The revolutionary breakthrough of foundation models makes foundation model fine-tuning (FMF) workloads prevalent in modern GPU datacenters. However, existing deep learning schedulers are primarily tailored for model training from scratch and cannot well adapt to FMF workloads, because of lacking the consideration of their unique characteristics.

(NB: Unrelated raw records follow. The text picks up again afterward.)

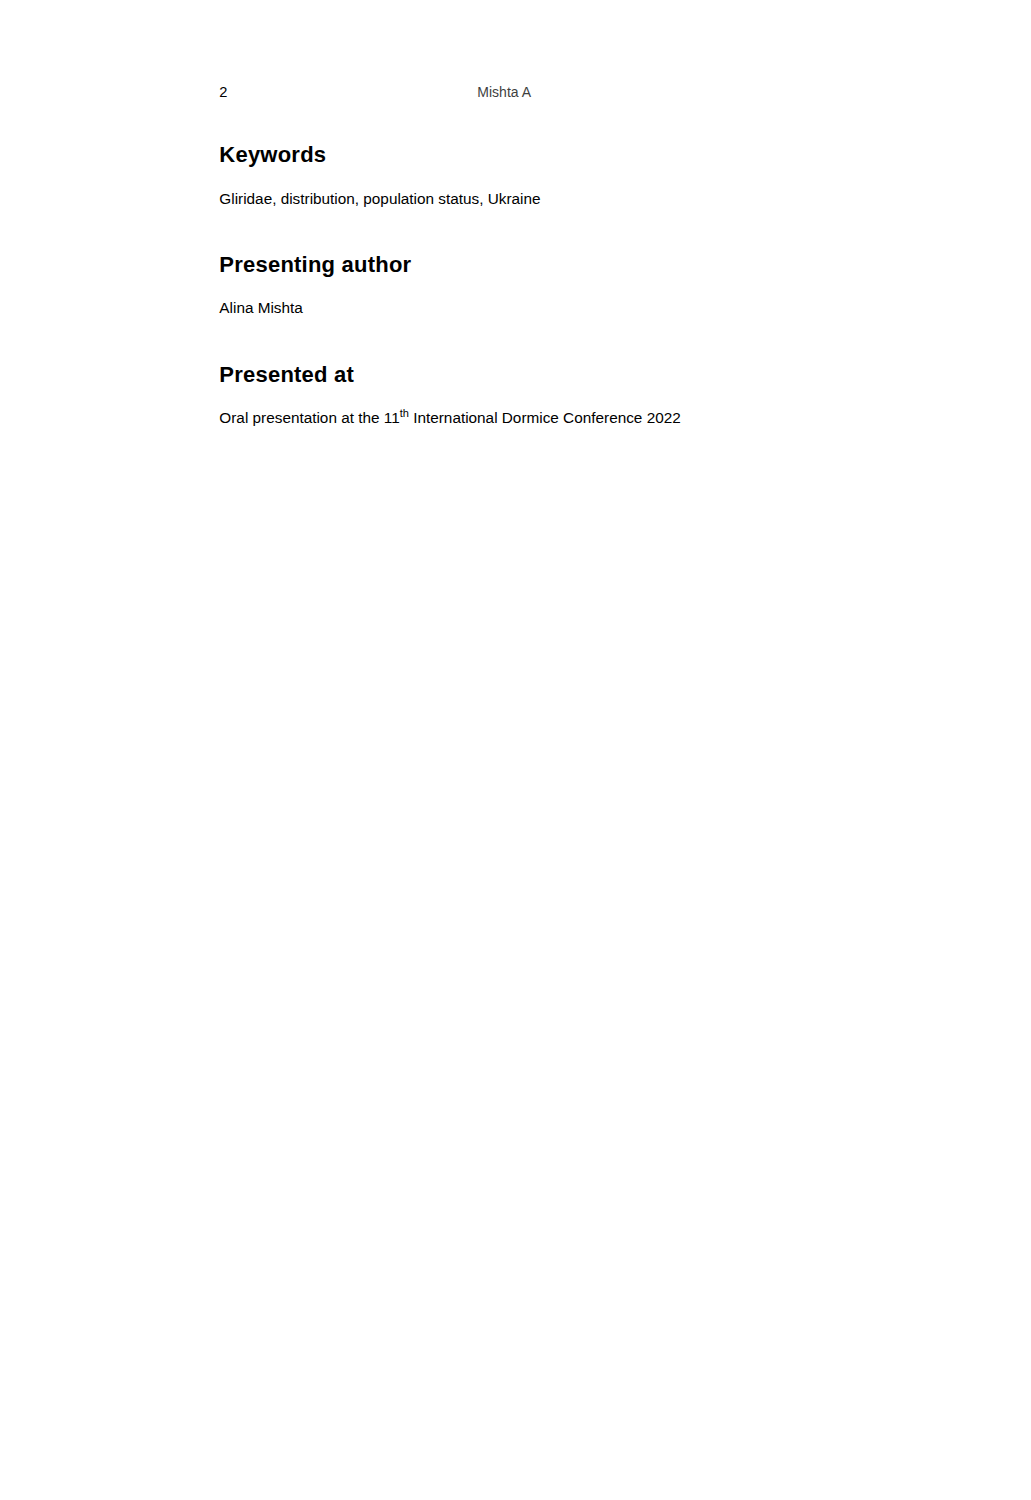2 Mishta A
Keywords
Gliridae, distribution, population status, Ukraine
Presenting author
Alina Mishta
Presented at
Oral presentation at the 11th International Dormice Conference 2022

We propose YMIR, the first scheduler to improve the efficiency of FMF workloads in large-scale GPU datacenters. The key insight of our design is that many FMF workloads commonly share the same architecture backbone, giving us the opportunity of merging multiple workloads for higher efficiency. YMIR successfully addresses two challenges of FMF workload scheduling. (1) It reduces the GPU resource consumption and context switch overhead of FMF workloads. (2) It investigates the task transferability among different FMF workloads and improves the cluster-wide efficiency. We conduct 32-GPU physical experiments and 240-GPU trace-driven simulations to validate the effectiveness of YMIR. YMIR can reduce the average job completion time by up to 4.3× compared to existing state-of-the-art schedulers. It also promotes scheduling fairness by fully exploiting task transferability.
Figure 6 shows the workflow of YMIR. It contains three key components: YMIREstimator is responsible for predicting the execution time of FMF workloads in various transfer learning modes (§ 4); YMIRSched assigns resources to FMF workloads and identifies the optimal transfer learning modes (§ 5); YMIRTuner improves the efficiency of FMF workloads with novel data-parallelism and lightweight context switch mechanisms (§ 6).
Specifically, (1) a user submits an FMF workload to the scheduler in a YAML format. The YAML file specifies the model, the path of fine-tuning dataset, fine-tuning hyperparameters (e.g., batch size, learning rate), whether to accept parameter sharing with other tasks, and target computing metrics2 (e.g., accuracy, F1-score, BLEU score) ( ① ). For a new workload, YMIREstimator requests profiled resources (e.g., 1 GPU) from YMIRSched to collect statistical information (e.g., loss, gradient) and calls transferability estimator to compute the transferability score and predict the transfer gain (defined in Eqn. 1) between the new workload and other FMF workloads ( ② ). Then iteration estimator uses the transfer gain to predict the number of iterations (defined in Eqn. 2) that can reach the target computing metrics in different learning modes ( ③ ). Time estimator uses the estimated number of iterations to predict the duration of each task under any resource allocations (defined in Eqn. 5). Importantly, this estimation process is performed only once for each new workload, significantly reducing the computational overhead and improving efficiency ( ④ ). (2) In YMIRSched, task merger utilizes the predicted execution information from YMIREstimator to decide the optimal transfer learning modes for potential task combinations and makes the resource (re-)allocations for each task ( ⑤ ). (3) In YMIRTuner, task constructor instantiates the FMF workloads based on the given transfer learning modes and other hyper-parameters, and executes them on allocated resources ( ⑥ ). Pipeswitch can efficiently reduce the context switch overhead and enable more flexible scheduling of YMIRSched ( ⑦ ).
Table 6: Workflow of YMIR
Table 8: Dataset Description
We present a full suite of FMF tasks in Table. 8. We have 9 vision datasets, 9 language understanding and 9 language generation for ViT-Base, RoBERTa-Base, and Vicuna-7B respectively. We have conducted a hyper-parameter sweep to search the optimal learning rate and batch size for each task. We also show the validation metric, scale, and size (the number of total samples) for each dataset.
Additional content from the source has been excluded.